Le FBI a découvert que deux semaines avant l’annonce de la conférence au Portugal, il avait pris un vol pour Athènes, où il semble avoir disparu. Elle aurait découvert, par hasard, que son fiancé de l’époque, qu’elle avait espionné car elle soupçonnait qu’il la trompait, collaborait avec le FBI, rapporte le ‘Wall Street Journal’.

Une découverte qui l’aurait propulsée sur ses pieds au plus vite. Depuis, des rumeurs et des complots circulent : elle aurait été assassinée par des investisseurs mécontents, elle se cacherait encore en Grèce ou même à Dubaï, elle serait retournée en Allemagne, où elle a grandi, ou elle serait protégée en Bulgarie. par des groupes mafieux qu’elle a contribué à enrichir.

Sa localisation est incertaine : ce qui est un fait, c’est la chute du château de cartes « OneCoin ». Après la disparition de « la reine des crypto-monnaies », c’est son frère, Konstantin Ignatov, qui a repris l’affaire avant de la céder à sa mère, qui l’a ensuite cédée à d’autres femmes d’affaires. À la fin, ils ont tous disparu.
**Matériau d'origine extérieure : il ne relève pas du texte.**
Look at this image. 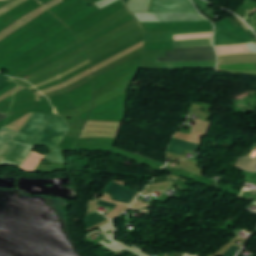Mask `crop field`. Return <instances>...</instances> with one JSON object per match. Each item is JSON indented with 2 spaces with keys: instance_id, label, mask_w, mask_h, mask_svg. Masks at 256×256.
I'll return each mask as SVG.
<instances>
[{
  "instance_id": "crop-field-16",
  "label": "crop field",
  "mask_w": 256,
  "mask_h": 256,
  "mask_svg": "<svg viewBox=\"0 0 256 256\" xmlns=\"http://www.w3.org/2000/svg\"><path fill=\"white\" fill-rule=\"evenodd\" d=\"M8 78L0 74V83L4 82Z\"/></svg>"
},
{
  "instance_id": "crop-field-2",
  "label": "crop field",
  "mask_w": 256,
  "mask_h": 256,
  "mask_svg": "<svg viewBox=\"0 0 256 256\" xmlns=\"http://www.w3.org/2000/svg\"><path fill=\"white\" fill-rule=\"evenodd\" d=\"M17 132L3 127L0 129V165L21 167L35 149L34 146L11 141Z\"/></svg>"
},
{
  "instance_id": "crop-field-14",
  "label": "crop field",
  "mask_w": 256,
  "mask_h": 256,
  "mask_svg": "<svg viewBox=\"0 0 256 256\" xmlns=\"http://www.w3.org/2000/svg\"><path fill=\"white\" fill-rule=\"evenodd\" d=\"M12 82H14V81L10 78V79H8L7 81H5L4 83H2V84L0 85V91H1L2 89L6 88L8 85H10Z\"/></svg>"
},
{
  "instance_id": "crop-field-6",
  "label": "crop field",
  "mask_w": 256,
  "mask_h": 256,
  "mask_svg": "<svg viewBox=\"0 0 256 256\" xmlns=\"http://www.w3.org/2000/svg\"><path fill=\"white\" fill-rule=\"evenodd\" d=\"M160 21H207L200 14H157Z\"/></svg>"
},
{
  "instance_id": "crop-field-4",
  "label": "crop field",
  "mask_w": 256,
  "mask_h": 256,
  "mask_svg": "<svg viewBox=\"0 0 256 256\" xmlns=\"http://www.w3.org/2000/svg\"><path fill=\"white\" fill-rule=\"evenodd\" d=\"M148 12L198 13L189 0H152Z\"/></svg>"
},
{
  "instance_id": "crop-field-11",
  "label": "crop field",
  "mask_w": 256,
  "mask_h": 256,
  "mask_svg": "<svg viewBox=\"0 0 256 256\" xmlns=\"http://www.w3.org/2000/svg\"><path fill=\"white\" fill-rule=\"evenodd\" d=\"M238 167L250 171L255 172L256 171V160L242 157L240 163L238 164Z\"/></svg>"
},
{
  "instance_id": "crop-field-7",
  "label": "crop field",
  "mask_w": 256,
  "mask_h": 256,
  "mask_svg": "<svg viewBox=\"0 0 256 256\" xmlns=\"http://www.w3.org/2000/svg\"><path fill=\"white\" fill-rule=\"evenodd\" d=\"M217 28L223 29L226 32L234 35V36H240L243 38H246L248 40H251L250 37L247 35V33L243 30L241 26L233 27L229 18L215 23ZM252 41V40H251Z\"/></svg>"
},
{
  "instance_id": "crop-field-15",
  "label": "crop field",
  "mask_w": 256,
  "mask_h": 256,
  "mask_svg": "<svg viewBox=\"0 0 256 256\" xmlns=\"http://www.w3.org/2000/svg\"><path fill=\"white\" fill-rule=\"evenodd\" d=\"M99 205H103V206H106V207H109V208H115V204H111V203H108V202H105V201H99V203H98Z\"/></svg>"
},
{
  "instance_id": "crop-field-1",
  "label": "crop field",
  "mask_w": 256,
  "mask_h": 256,
  "mask_svg": "<svg viewBox=\"0 0 256 256\" xmlns=\"http://www.w3.org/2000/svg\"><path fill=\"white\" fill-rule=\"evenodd\" d=\"M66 133V123L59 115L37 112L13 140L24 144L45 146L50 153L44 159L65 162L64 155L58 146Z\"/></svg>"
},
{
  "instance_id": "crop-field-10",
  "label": "crop field",
  "mask_w": 256,
  "mask_h": 256,
  "mask_svg": "<svg viewBox=\"0 0 256 256\" xmlns=\"http://www.w3.org/2000/svg\"><path fill=\"white\" fill-rule=\"evenodd\" d=\"M212 45V39L174 42V48Z\"/></svg>"
},
{
  "instance_id": "crop-field-8",
  "label": "crop field",
  "mask_w": 256,
  "mask_h": 256,
  "mask_svg": "<svg viewBox=\"0 0 256 256\" xmlns=\"http://www.w3.org/2000/svg\"><path fill=\"white\" fill-rule=\"evenodd\" d=\"M243 43H249V42L240 38L232 37L227 33L216 29L215 45H234V44H243Z\"/></svg>"
},
{
  "instance_id": "crop-field-5",
  "label": "crop field",
  "mask_w": 256,
  "mask_h": 256,
  "mask_svg": "<svg viewBox=\"0 0 256 256\" xmlns=\"http://www.w3.org/2000/svg\"><path fill=\"white\" fill-rule=\"evenodd\" d=\"M105 193L113 194L114 200L122 201L129 203L130 200L135 196L137 191L132 189L126 188L124 186L118 185L110 181L106 189L104 190Z\"/></svg>"
},
{
  "instance_id": "crop-field-9",
  "label": "crop field",
  "mask_w": 256,
  "mask_h": 256,
  "mask_svg": "<svg viewBox=\"0 0 256 256\" xmlns=\"http://www.w3.org/2000/svg\"><path fill=\"white\" fill-rule=\"evenodd\" d=\"M184 149L194 151L200 149V145L185 142L179 139H173L168 152L182 155Z\"/></svg>"
},
{
  "instance_id": "crop-field-3",
  "label": "crop field",
  "mask_w": 256,
  "mask_h": 256,
  "mask_svg": "<svg viewBox=\"0 0 256 256\" xmlns=\"http://www.w3.org/2000/svg\"><path fill=\"white\" fill-rule=\"evenodd\" d=\"M167 58L157 59L158 62L188 61V60H215L212 47L197 49H175L166 52Z\"/></svg>"
},
{
  "instance_id": "crop-field-17",
  "label": "crop field",
  "mask_w": 256,
  "mask_h": 256,
  "mask_svg": "<svg viewBox=\"0 0 256 256\" xmlns=\"http://www.w3.org/2000/svg\"><path fill=\"white\" fill-rule=\"evenodd\" d=\"M8 116L0 114V121L4 120L5 118H7Z\"/></svg>"
},
{
  "instance_id": "crop-field-13",
  "label": "crop field",
  "mask_w": 256,
  "mask_h": 256,
  "mask_svg": "<svg viewBox=\"0 0 256 256\" xmlns=\"http://www.w3.org/2000/svg\"><path fill=\"white\" fill-rule=\"evenodd\" d=\"M238 250H239L238 247L232 246V248L227 253H225L223 256H235Z\"/></svg>"
},
{
  "instance_id": "crop-field-12",
  "label": "crop field",
  "mask_w": 256,
  "mask_h": 256,
  "mask_svg": "<svg viewBox=\"0 0 256 256\" xmlns=\"http://www.w3.org/2000/svg\"><path fill=\"white\" fill-rule=\"evenodd\" d=\"M104 220L106 219L103 216L95 212L85 218L86 228L88 229Z\"/></svg>"
}]
</instances>
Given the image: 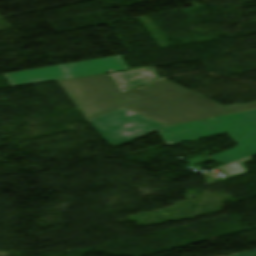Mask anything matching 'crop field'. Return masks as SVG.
Segmentation results:
<instances>
[{"label":"crop field","mask_w":256,"mask_h":256,"mask_svg":"<svg viewBox=\"0 0 256 256\" xmlns=\"http://www.w3.org/2000/svg\"><path fill=\"white\" fill-rule=\"evenodd\" d=\"M58 82L88 120L123 107L170 126L256 108V102L223 107L167 79L151 84L166 92L121 105V93L107 74Z\"/></svg>","instance_id":"8a807250"},{"label":"crop field","mask_w":256,"mask_h":256,"mask_svg":"<svg viewBox=\"0 0 256 256\" xmlns=\"http://www.w3.org/2000/svg\"><path fill=\"white\" fill-rule=\"evenodd\" d=\"M89 122L113 146H119L156 130L167 145L228 133L239 146L210 158L228 165L256 154V110L167 127L120 108Z\"/></svg>","instance_id":"ac0d7876"},{"label":"crop field","mask_w":256,"mask_h":256,"mask_svg":"<svg viewBox=\"0 0 256 256\" xmlns=\"http://www.w3.org/2000/svg\"><path fill=\"white\" fill-rule=\"evenodd\" d=\"M128 69H130V67L127 65L122 56H115L106 59L65 64L8 74L5 75V77L10 82L12 87H16L52 80L103 74L108 73V70H113V72H116Z\"/></svg>","instance_id":"34b2d1b8"},{"label":"crop field","mask_w":256,"mask_h":256,"mask_svg":"<svg viewBox=\"0 0 256 256\" xmlns=\"http://www.w3.org/2000/svg\"><path fill=\"white\" fill-rule=\"evenodd\" d=\"M108 75L119 88L121 93L157 80L152 67L133 71L110 73Z\"/></svg>","instance_id":"412701ff"},{"label":"crop field","mask_w":256,"mask_h":256,"mask_svg":"<svg viewBox=\"0 0 256 256\" xmlns=\"http://www.w3.org/2000/svg\"><path fill=\"white\" fill-rule=\"evenodd\" d=\"M160 92H164V91L149 85L141 90L120 95V96H118V98H119V102L121 104V103H125V102L131 101V100L146 97V96L153 95V94L160 93Z\"/></svg>","instance_id":"f4fd0767"},{"label":"crop field","mask_w":256,"mask_h":256,"mask_svg":"<svg viewBox=\"0 0 256 256\" xmlns=\"http://www.w3.org/2000/svg\"><path fill=\"white\" fill-rule=\"evenodd\" d=\"M235 256H256V251H252V252H248V253H244V254H239V255H235Z\"/></svg>","instance_id":"dd49c442"}]
</instances>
Il n’est pas étonnant que cette histoire intéresse Hollywood. Le studio de cinéma MGM a annoncé en 2020 le tournage d’un film sur ‘OneCoin’ intitulé ‘Fake!’ . Le rôle de Ruja Ignatova serait joué par Kate Winslet, une actrice qui a fait ses débuts dans des longs métrages tels que ‘Titanic’ ou ‘Contagion’.